• [REQUIRED ACTIONS]:
1 – From the rectal cancer immunology study, list every marker named in the Background section of the abstract, with the cell population it identifies.
2 – Answer these questions from the rectal cancer immunology study:
(a) How many patients supplied the tissue samples?
(b) What p-value is given for the difference in NK cell counts between tumor and normal tissue?
(c) Which committee granted ethics approval?
3 – Carry on the rectal cancer immunology study from the end of its ethics paragraph in the Patients and Methods section.

• [PASSAGE PROVIDED]:
:::

Abstract
Background: Lymphocytes and natural killer cells (NK) appear to be important in colorectal cancer. Their role in chemoradiotherapy for rectal cancers is unclear. We evaluated T-lymphocytes (CD3), sub-groups CD4 and CD8, and NK cells (CD56+CD57) in normal and rectal tumor tissues pre- and post-chemoradiotherapy, and investigated their relationship to tumor regression grade, disease-free survival and pathological stage. Materials and Methods: Tissue microarrays from colonoscopic biopsies, resection specimens and normal tissues, from 52 patients, were immunostained. Results: NK cell counts were significantly lower in tumor samples compared to normal tissues (p=0.007). T-lymphocyte counts were higher in post-treatment compared to pre-treatment samples (p=0.025), specifically in the CD8 subgroup after long-course treatment. The results suggested an association between post-treatment CD8 and NK cell counts with higher tumor regression. No associations were found with regard to stage or disease-free survival. Conclusion: NK cell counts were significantly reduced in rectal cancers compared to normal tissues, while total T-lymphocyte counts increased post-chemoradiotherapy. Both appeared important in tumor regression.
The immune system is increasingly recognised to play an important role in cancer (1-3). Antigens present on tumor cell surfaces, in combination with the breakdown products of stromal extracellular matrix, can elicit a host immune response through recognition of these epitopes by natural killer (NK) and T-lymphocytes.
Tumor-infiltrating/associated lymphocytes (TIL) have been shown to be a good prognostic marker in colorectal cancer (4-6). Increasingly, studies are focusing on T-cell subsets to better reflect their individual functional roles (7-10). The majority of studies have included both colon and rectal cancers. However, rectal cancers undergo a different treatment algorithm in the curative setting that may, in addition to their biological differences to colon cancers, confound interpretation of these correlative studies. T-lymphocytes do appear to play a role in rectal tumour control (11, 12); however, it is unclear as to how they are affected by neoadjuvant therapy.
NK cells have also been shown to have prognostic and predictive roles in colorectal cancer. NK activity has been found to be lower in tumor compared to normal tissue, lower in higher stage disease, correlate with survival and be affected detrimentally by chemoradiotherapy (13, 14).
In this context, we sought to further understand the role of the immunological microenvironment in patients with locally advanced rectal cancer treated with neoadjuvant radiotherapy with or without chemotherapy and to clarify their relationship to clinical outcomes.
Patients and Methods
Institutional ethics approval for this study was obtained from the Human Research Ethics Committee, South Western Sydney Local Health District, and conforms to the provisions of the Declaration of Helsinki in 1995. The institutional review board waived the need for written informed consent from the participants as the project was deemed to be in the low-risk category. Information was de-identified prior to analysis.

:::

• [DATASET CONTENT]:
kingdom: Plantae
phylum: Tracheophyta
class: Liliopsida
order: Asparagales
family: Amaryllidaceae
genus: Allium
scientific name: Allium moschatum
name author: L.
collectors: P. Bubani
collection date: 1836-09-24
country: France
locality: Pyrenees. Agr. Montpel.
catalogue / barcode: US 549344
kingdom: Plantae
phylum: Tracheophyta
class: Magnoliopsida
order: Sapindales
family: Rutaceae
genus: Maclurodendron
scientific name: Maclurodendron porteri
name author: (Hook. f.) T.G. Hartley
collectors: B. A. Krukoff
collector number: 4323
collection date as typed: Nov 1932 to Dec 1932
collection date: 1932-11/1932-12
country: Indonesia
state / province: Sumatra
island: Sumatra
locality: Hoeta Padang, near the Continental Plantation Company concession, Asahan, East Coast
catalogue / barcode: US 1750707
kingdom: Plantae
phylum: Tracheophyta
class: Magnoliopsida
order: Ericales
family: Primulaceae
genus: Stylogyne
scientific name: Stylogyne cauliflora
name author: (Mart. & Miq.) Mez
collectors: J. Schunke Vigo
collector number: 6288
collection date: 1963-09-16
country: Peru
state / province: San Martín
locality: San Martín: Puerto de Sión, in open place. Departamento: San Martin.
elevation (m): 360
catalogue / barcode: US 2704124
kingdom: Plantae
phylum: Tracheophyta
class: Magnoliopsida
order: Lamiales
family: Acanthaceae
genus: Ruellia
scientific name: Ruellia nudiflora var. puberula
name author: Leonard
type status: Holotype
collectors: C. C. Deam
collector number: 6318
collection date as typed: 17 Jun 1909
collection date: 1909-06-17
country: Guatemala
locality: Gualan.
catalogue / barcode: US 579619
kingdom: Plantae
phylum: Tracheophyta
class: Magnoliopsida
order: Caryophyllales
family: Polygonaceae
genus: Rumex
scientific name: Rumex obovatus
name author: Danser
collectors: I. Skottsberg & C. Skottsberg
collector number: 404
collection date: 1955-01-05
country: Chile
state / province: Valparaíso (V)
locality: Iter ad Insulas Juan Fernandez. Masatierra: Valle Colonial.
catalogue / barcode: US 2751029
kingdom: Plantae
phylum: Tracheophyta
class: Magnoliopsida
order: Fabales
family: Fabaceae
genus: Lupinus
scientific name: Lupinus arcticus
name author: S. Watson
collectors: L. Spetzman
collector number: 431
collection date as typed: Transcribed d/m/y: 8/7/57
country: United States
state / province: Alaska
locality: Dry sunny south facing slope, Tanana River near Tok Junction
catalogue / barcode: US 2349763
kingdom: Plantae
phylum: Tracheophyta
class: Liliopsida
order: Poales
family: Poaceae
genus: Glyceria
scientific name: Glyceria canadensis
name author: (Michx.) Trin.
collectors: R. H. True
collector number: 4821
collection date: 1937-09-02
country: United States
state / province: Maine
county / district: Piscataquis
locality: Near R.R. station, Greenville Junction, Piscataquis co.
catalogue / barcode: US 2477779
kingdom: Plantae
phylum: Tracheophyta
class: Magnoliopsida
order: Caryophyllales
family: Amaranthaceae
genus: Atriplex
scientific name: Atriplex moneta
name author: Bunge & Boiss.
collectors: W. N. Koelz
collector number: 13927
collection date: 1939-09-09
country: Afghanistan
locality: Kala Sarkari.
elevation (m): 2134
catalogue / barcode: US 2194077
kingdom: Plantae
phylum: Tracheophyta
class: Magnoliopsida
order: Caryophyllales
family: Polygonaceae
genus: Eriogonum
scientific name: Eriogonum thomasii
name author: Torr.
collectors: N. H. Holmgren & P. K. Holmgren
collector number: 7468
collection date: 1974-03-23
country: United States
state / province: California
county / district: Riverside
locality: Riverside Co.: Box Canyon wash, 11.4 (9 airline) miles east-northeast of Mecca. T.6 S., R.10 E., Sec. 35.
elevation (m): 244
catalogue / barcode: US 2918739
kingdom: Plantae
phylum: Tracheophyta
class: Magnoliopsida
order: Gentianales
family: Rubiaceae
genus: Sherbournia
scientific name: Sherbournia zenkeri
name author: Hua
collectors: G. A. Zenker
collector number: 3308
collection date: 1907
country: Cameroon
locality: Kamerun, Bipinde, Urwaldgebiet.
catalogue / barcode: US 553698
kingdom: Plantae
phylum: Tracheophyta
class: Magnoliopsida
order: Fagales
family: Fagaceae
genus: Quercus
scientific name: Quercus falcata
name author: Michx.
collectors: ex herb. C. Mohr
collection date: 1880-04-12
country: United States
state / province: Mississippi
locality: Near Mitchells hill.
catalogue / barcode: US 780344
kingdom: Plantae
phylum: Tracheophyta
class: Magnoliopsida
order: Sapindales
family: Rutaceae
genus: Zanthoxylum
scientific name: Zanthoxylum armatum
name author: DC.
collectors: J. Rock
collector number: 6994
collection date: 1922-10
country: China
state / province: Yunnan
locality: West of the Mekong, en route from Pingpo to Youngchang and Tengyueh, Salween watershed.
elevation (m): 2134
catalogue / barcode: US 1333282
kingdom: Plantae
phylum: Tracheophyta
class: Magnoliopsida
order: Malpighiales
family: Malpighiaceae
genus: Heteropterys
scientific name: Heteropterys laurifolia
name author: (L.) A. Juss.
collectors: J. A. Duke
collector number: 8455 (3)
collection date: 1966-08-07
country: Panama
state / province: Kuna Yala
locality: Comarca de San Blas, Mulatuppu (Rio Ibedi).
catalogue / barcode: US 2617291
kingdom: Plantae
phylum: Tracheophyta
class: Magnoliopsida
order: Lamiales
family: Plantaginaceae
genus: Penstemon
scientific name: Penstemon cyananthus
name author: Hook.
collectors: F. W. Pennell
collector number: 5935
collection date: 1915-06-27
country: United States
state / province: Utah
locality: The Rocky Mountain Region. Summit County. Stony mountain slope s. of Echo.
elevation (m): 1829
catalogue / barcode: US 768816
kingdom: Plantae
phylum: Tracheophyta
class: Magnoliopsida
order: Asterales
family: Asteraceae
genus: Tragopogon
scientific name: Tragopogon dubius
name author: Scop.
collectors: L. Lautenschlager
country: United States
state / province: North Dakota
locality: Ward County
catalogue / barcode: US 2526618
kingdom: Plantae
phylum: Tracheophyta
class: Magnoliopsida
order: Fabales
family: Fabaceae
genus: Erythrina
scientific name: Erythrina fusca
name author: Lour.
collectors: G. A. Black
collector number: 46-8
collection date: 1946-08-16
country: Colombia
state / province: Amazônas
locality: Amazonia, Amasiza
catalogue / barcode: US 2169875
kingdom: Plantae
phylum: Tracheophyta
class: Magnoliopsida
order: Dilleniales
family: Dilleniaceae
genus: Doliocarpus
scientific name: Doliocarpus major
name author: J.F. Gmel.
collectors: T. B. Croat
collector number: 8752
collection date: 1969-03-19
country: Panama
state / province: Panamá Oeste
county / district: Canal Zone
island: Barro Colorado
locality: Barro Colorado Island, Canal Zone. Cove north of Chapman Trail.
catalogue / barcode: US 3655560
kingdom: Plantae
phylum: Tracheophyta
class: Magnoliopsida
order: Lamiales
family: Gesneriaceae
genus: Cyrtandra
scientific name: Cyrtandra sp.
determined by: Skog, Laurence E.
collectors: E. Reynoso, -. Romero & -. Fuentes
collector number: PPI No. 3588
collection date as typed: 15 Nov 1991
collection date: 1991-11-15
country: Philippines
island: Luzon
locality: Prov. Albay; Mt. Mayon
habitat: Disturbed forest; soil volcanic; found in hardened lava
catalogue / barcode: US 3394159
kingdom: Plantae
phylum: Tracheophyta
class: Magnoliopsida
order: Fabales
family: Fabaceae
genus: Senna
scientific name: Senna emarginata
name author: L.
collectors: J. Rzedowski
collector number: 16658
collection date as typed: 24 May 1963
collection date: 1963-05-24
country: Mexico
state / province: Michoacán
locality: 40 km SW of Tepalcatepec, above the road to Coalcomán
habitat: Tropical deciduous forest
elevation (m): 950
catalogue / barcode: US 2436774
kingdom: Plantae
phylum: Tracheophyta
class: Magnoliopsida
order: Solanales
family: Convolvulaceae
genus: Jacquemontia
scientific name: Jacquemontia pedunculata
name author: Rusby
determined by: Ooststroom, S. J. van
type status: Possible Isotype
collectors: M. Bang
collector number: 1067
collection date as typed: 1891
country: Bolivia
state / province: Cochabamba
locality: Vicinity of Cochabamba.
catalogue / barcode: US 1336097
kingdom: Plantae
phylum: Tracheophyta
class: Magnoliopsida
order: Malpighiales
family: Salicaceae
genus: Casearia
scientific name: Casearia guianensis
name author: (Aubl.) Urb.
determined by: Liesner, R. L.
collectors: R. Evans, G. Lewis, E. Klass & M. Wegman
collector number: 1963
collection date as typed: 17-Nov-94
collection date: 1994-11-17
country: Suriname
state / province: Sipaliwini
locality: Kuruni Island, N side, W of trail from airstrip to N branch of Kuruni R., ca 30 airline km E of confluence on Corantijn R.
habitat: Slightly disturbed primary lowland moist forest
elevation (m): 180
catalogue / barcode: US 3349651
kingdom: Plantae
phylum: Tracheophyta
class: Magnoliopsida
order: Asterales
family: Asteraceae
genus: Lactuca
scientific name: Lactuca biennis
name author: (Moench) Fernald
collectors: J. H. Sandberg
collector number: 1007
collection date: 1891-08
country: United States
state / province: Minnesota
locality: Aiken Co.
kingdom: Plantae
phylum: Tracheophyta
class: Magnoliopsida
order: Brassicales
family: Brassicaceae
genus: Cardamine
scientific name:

:::

• [SOLVED TASKS]:
1 –
- CD3: T-lymphocytes
- CD4: a T-lymphocyte subgroup
- CD8: a T-lymphocyte subgroup
- CD56: NK cells, counted together with CD57
- CD57: NK cells, counted together with CD56

2 –
(a) 52 patients
(b) p=0.007
(c) The Human Research Ethics Committee, South Western Sydney Local Health District

3 –
We aimed to compare CD3, CD4, CD8 and CD56+CD57 in normal rectal tissue and in tumor tissues sampled pre- and post-neoadjuvant radiotherapy with or without chemotherapy. We investigated the association of pre- and post-treatment findings with early tumor response as assessed histologically by the extent of tumour regression (TRG), as well as late tumor response measured clinically by disease-free survival (DFS). We also examined their relationship to the pathological stage.
A sample of 52 locally advanced rectal cancer patients with adequate clinical follow-up was randomly selected retrospectively from the colorectal and pathology databases at Royal Prince Alfred Hospital for the period 1998 to 2007. Locally advanced rectal cancer was defined as T3-4 or node-positive disease, with no evidence of distant disease, as staged clinically by digital rectal examination and imaging with computed tomography (CT) and magnetic resonance imaging (MRI). Biopsy confirmation of adenocarcinoma was obtained on endoscopic biopsy. Staging was based on the American Joint Committee on Cancer (AJCC) tumor-node-metastases (TNM) system. Pre-operative treatment consisted of either short-course radiotherapy or long-course radiotherapy. Short-course radiotherapy consisted of 25 Gy in 5 fractions, 5 Gy per fraction, over 5 days, followed by surgical resection one week later. Long-course chemoradiotherapy consisted of 45 to 50.4 Gy, 1.8 Gy per fraction, over 5 to 6 weeks, with concurrent infusional 5-fluorouracil (5-FU; 225 mg/m2/day), followed by surgical resection 4 to 6 weeks later. Surgery consisted of total mesorectal excision, with anterior or abdominoperineal resection. Variables of interest included age, gender and pathological stage of tumor. Outcomes of interest were histological tumour regression in the resected bowel (5 tier Mandard grading, ranging from 1=no residual tumour to 5=no evidence of tumor regression (15)) and DFS. DFS was defined as time to first recurrence. Follow-up consisted of regular clinic visits, colonoscopy, blood tests and imaging at the discretion of the treating specialist.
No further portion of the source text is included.